Intel hardware Prefetcher Intel website shows that there are four kinds of hardware prefeches. The prefetcher controlled by bit 3 is the L1 stride prefetcher. However I run a test code to test what's the trigger condition of the stride prefetcher.I run the code with following steps:repeat following for 10000 times:
- training phase: access line 0 3 6 9 for one time
- sleep for near 500 cycles
- measure phase: measure one line in the OS page for one time
However I can see only the line 0 3 6 9 is hit in the cache. No stride prefetching activities can be observed even after I change the stride or the length of access pattern. So I wonder if there is no stride prefetcher in the Intel processor or there is some special trigger conditions?
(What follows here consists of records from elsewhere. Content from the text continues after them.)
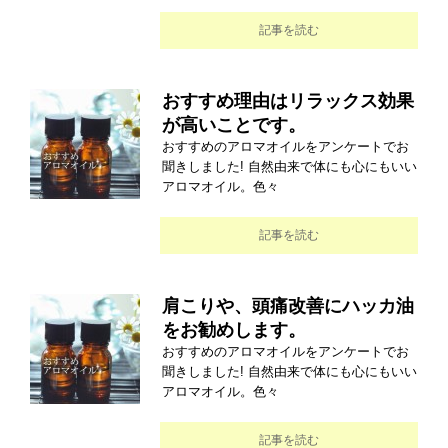
記事を読む
おすすめ理由はリラックス効果
が高いことです。
おすすめのアロマオイルをアンケートでお
聞きしました! 自然由来で体にも心にもいい
アロマオイル。色々
記事を読む
肩こりや、頭痛改善にハッカ油
をお勧めします。
おすすめのアロマオイルをアンケートでお
聞きしました! 自然由来で体にも心にもいい
アロマオイル。色々
記事を読む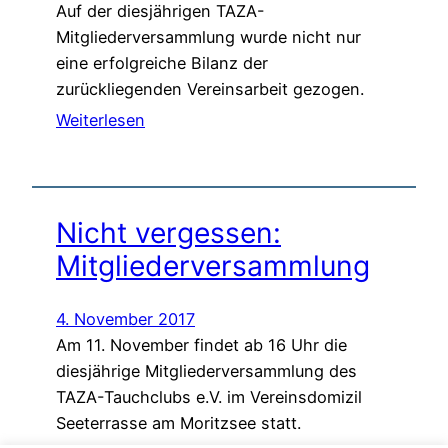
Auf der diesjährigen TAZA-
Mitgliederversammlung wurde nicht nur
eine erfolgreiche Bilanz der
zurückliegenden Vereinsarbeit gezogen.
Weiterlesen
Nicht vergessen:
Mitgliederversammlung
4. November 2017
Am 11. November findet ab 16 Uhr die
diesjährige Mitgliederversammlung des
TAZA-Tauchclubs e.V. im Vereinsdomizil
Seeterrasse am Moritzsee statt.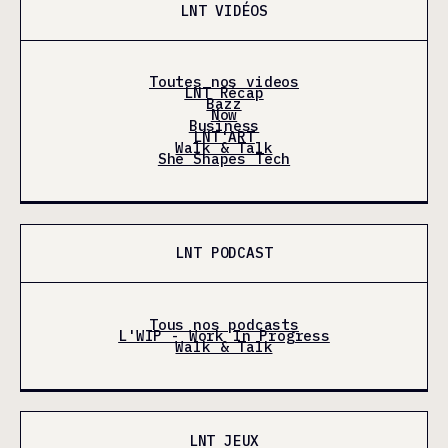
LNT VIDÉOS
Toutes nos videos
LNT Récap
Bazz
Now
Business
LNT'ART
Walk & Talk
She Shapes Tech
LNT PODCAST
Tous nos podcasts
L'WIP - Work In Progress
Walk & Talk
LNT JEUX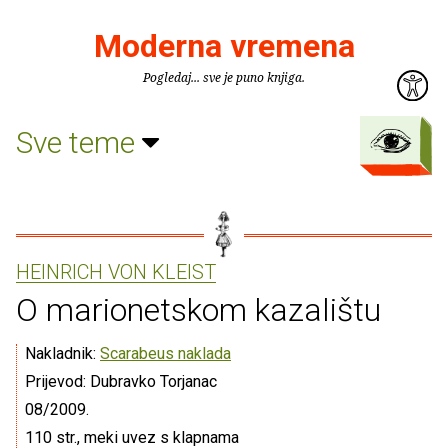
Moderna vremena
Pogledaj... sve je puno knjiga.
Sve teme
HEINRICH VON KLEIST
O marionetskom kazalištu
Nakladnik:
Scarabeus naklada
Prijevod: Dubravko Torjanac
08/2009.
110 str., meki uvez s klapnama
This prefetcher is called the "IP prefetcher", which suggests that it operates based on the sequence of addresses accessed by a single load instruction in the executing code. So the first step is to verify that your implementation is accessing memory in a loop so that all accesses are associated with the same load instruction. The compiler will often unroll loops, which would spread your loads across multiple instruction pointers and most likely defeat the prefetcher for short sequences.
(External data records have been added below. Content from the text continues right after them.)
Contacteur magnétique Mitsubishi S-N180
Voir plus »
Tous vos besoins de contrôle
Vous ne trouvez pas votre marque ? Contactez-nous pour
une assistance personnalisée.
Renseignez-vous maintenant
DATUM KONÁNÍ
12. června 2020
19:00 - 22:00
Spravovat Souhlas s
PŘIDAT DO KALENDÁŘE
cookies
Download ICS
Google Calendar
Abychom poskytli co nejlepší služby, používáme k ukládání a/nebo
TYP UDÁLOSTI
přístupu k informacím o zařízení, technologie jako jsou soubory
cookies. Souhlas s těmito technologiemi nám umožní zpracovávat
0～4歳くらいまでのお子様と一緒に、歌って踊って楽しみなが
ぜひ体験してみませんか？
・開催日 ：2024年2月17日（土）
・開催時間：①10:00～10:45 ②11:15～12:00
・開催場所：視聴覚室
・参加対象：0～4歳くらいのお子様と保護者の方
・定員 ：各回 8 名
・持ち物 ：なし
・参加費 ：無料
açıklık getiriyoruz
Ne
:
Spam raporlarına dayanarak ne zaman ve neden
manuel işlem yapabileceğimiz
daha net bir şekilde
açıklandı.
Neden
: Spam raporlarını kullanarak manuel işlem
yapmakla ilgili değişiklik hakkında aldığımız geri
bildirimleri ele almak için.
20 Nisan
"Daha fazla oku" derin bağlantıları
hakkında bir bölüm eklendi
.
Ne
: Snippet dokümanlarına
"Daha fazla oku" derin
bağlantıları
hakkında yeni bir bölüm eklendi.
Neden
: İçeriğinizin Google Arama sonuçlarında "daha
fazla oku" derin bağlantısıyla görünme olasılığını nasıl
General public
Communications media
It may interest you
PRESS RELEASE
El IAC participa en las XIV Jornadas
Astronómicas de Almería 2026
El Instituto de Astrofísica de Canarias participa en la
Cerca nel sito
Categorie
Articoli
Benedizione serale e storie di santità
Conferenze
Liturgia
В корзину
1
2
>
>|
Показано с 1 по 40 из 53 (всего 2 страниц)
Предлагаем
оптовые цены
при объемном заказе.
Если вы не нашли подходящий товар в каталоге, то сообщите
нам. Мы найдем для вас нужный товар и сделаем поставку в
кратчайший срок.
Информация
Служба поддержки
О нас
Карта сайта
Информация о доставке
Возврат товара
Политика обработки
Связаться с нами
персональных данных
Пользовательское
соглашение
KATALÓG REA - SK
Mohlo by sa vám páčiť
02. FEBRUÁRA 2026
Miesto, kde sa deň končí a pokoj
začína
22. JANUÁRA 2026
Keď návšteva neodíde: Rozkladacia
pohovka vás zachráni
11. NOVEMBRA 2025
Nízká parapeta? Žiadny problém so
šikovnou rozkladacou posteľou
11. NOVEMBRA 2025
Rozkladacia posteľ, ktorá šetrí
I have never tested this prefetcher myself, but there are some good comments on the L1 prefetchers at https://stackoverflow.com/a/53553395
Thanks for your reply. I do the memory access in a loop actually, so there is only one instruction for the memory access. After I check the post on stackoverflow, someone really introduce some new insight of the L1 prefetches. However, after checking and doing as what they said, I still can't see the L1 prefetcher activities for both L1 stride prefetcher or L1 DCU prefetcher.
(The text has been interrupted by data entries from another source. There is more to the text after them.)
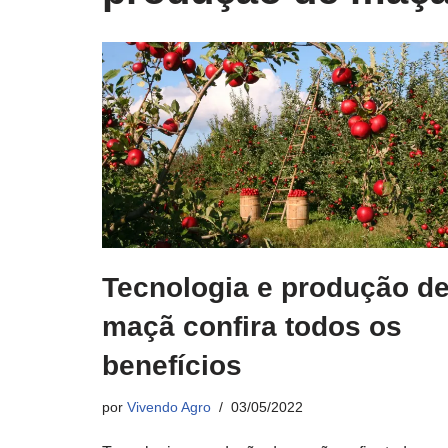
Tecnologia e produção d
maçã confira todos os
benefícios
por
Vivendo Agro
03/05/2022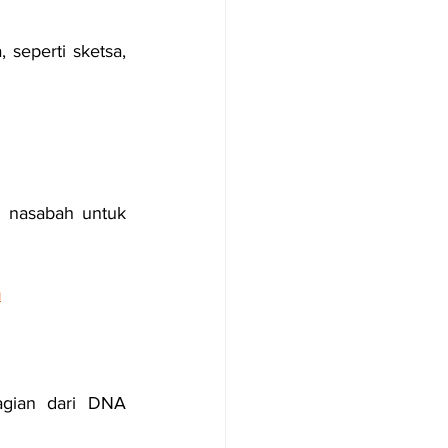
seperti sketsa, 
l nasabah untuk 
n
gian dari DNA 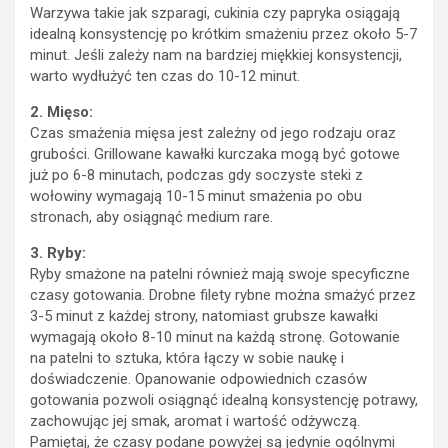
Warzywa takie jak szparagi, cukinia czy papryka osiągają
idealną konsystencję po krótkim smażeniu przez około 5-7
minut. Jeśli zależy nam na bardziej miękkiej konsystencji,
warto wydłużyć ten czas do 10-12 minut.
2. Mięso:
Czas smażenia mięsa jest zależny od jego rodzaju oraz
grubości. Grillowane kawałki kurczaka mogą być gotowe
już po 6-8 minutach, podczas gdy soczyste steki z
wołowiny wymagają 10-15 minut smażenia po obu
stronach, aby osiągnąć medium rare.
3. Ryby:
Ryby smażone na patelni również mają swoje specyficzne
czasy gotowania. Drobne filety rybne można smażyć przez
3-5 minut z każdej strony, natomiast grubsze kawałki
wymagają około 8-10 minut na każdą stronę. Gotowanie
na patelni to sztuka, która łączy w sobie naukę i
doświadczenie. Opanowanie odpowiednich czasów
gotowania pozwoli osiągnąć idealną konsystencję potrawy,
zachowując jej smak, aromat i wartość odżywczą.
Pamiętaj, że czasy podane powyżej są jedynie ogólnymi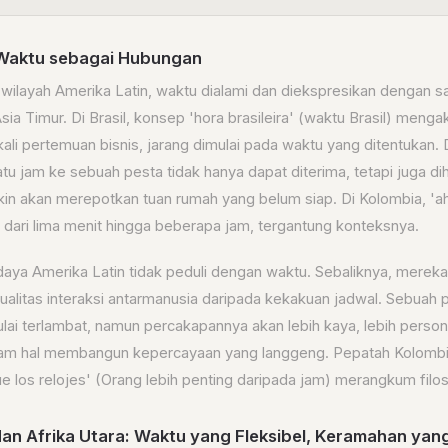
 Waktu sebagai Hubungan
 wilayah Amerika Latin, waktu dialami dan diekspresikan dengan s
sia Timur. Di Brasil, konsep 'hora brasileira' (waktu Brasil) meng
 kali pertemuan bisnis, jarang dimulai pada waktu yang ditentukan.
tu jam ke sebuah pesta tidak hanya dapat diterima, tetapi juga d
n akan merepotkan tuan rumah yang belum siap. Di Kolombia, 'ahor
i dari lima menit hingga beberapa jam, tergantung konteksnya.
budaya Amerika Latin tidak peduli dengan waktu. Sebaliknya, mereka
ualitas interaksi antarmanusia daripada kekakuan jadwal. Sebuah 
ai terlambat, namun percakapannya akan lebih kaya, lebih personal
alam hal membangun kepercayaan yang langgeng. Pepatah Kolombi
 los relojes' (Orang lebih penting daripada jam) merangkum filosof
an Afrika Utara: Waktu yang Fleksibel, Keramahan ya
Also I have organised my code and attached, maybe any one who is interested in prefetch can run it on you machine. Just run
is ok. The result on my machine show that access time for line 12 is bigger than 180 cycles mostly. I think there is no problem with time measurement code because if I change the measured line from cache line 12 to cache line 6(just change it at test.c, line 103), then the access time is mostly 25 cycles.